━━ Given text ━━

Over his 33-year career as a firefighter, O’Connor developed as a leader. In 1995 he was promoted to fire chief.

“He truly stepped up and made some positive changes in the department and the community,” Turner said.

O’Connor frequently won over the Alabama legislature for improved state fire building codes. He spent much of his time in Montgomery trying to get fire safety bills passed including one for residential sprinklers.

Before O’Connor became chief, the fire department had only one computer in the offices. In order to keep statistical data, he had more computers installed and used the data to improve the fire safety and other factors in the department. And that’s just a small piece of how he contributed to the North Shelby County community.

O’Connor was a leader in implementing improved processes and introducing advanced fire equipment to improve safety and fire services. He also served a two-year term as president of the Alabama Association of Fire Chiefs.

After O’Connor’s sudden death, the North Shelby Fire Board of Trustees set up an emergency meeting and appointed Wilkerson to serve as interim chief.

━━━
━━ Data for review ━━

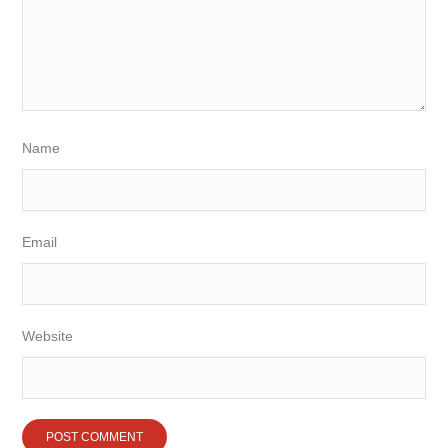
Name
Email
Website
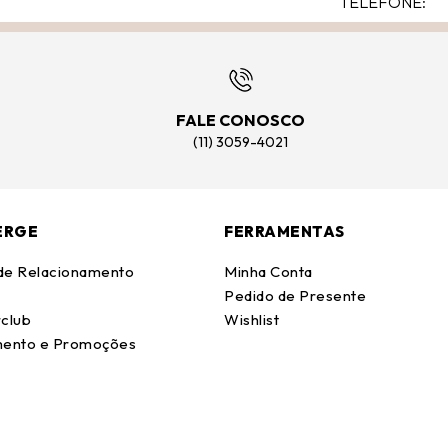
FALE CONOSCO
(11) 3059-4021
ERGE
FERRAMENTAS
 de Relacionamento
Minha Conta
Pedido de Presente
club
Wishlist
ento e Promoções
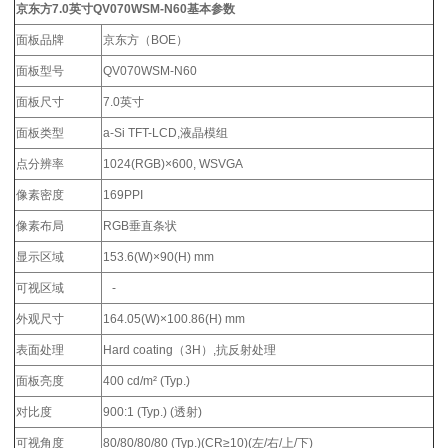
京东方7.0英寸
QV070WSM-N60
基本参数
面板品牌
京东方（BOE）
面板型号
QV070WSM-N60
面板尺寸
7.0英寸
面板类型
a-Si TFT-LCD,液晶模组
点分辨率
1024(RGB)×600, WSVGA
像素密度
169PPI
像素布局
RGB垂直条状
显示区域
153.6(W)×90(H) mm
可视区域
-
外观尺寸
164.05(W)×100.86(H) mm
表面处理
Hard coating（3H）,抗反射处理
面板亮度
400 cd/m² (Typ.)
对比度
900:1 (Typ.) (透射)
可视角度
80/80/80/80 (Typ.)(CR≥10)(左/右/上/下)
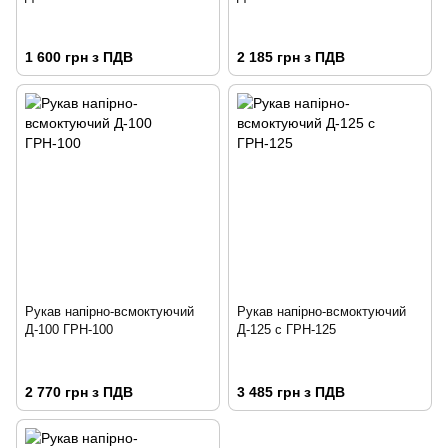
1 600 грн з ПДВ
2 185 грн з ПДВ
Рукав напірно-всмоктуючий
Рукав напірно-всмоктуючий
Д-100 ГРН-100
Д-125 с ГРН-125
2 770 грн з ПДВ
3 485 грн з ПДВ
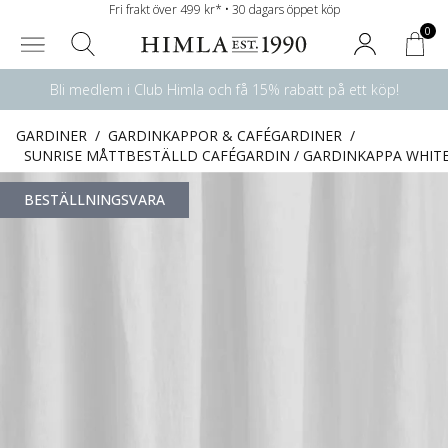
Fri frakt över 499 kr* • 30 dagars öppet köp
0
Bli medlem i Club Himla och få 15% rabatt på ett köp!
GARDINER
/
GARDINKAPPOR & CAFÉGARDINER
/
SUNRISE MÅTTBESTÄLLD CAFÉGARDIN / GARDINKAPPA WHIT
BESTÄLLNINGSVARA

━━━

■ **Parts of the exercise**:
**A.** In the passage on O'Connor's career, replace "advanced fire equipment" with "modern fire equipment" and write out the stretch that begins at the words "O’Connor was a" and stops after "of Fire Chiefs.".
**B.** According to the passage on O'Connor's career, in what year was he promoted to fire chief?

■ **Responses by item number**:
**A.**
O’Connor was a leader in implementing improved processes and introducing modern fire equipment to improve safety and fire services. He also served a two-year term as president of the Alabama Association of Fire Chiefs.

**B.** 1995